§ EXERCISE MATERIAL
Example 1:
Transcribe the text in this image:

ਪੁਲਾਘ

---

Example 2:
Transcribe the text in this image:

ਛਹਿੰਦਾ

§ HOW TO COMPLETE THIS TASK
Reproduce the data exactly, omitting nothing.

§ WRITTEN RESPONSE
Example 1:
Transcribe the text in this image:

ਪੁਲਾਘ

---

Example 2:
Transcribe the text in this image:

ਛਹਿੰਦਾ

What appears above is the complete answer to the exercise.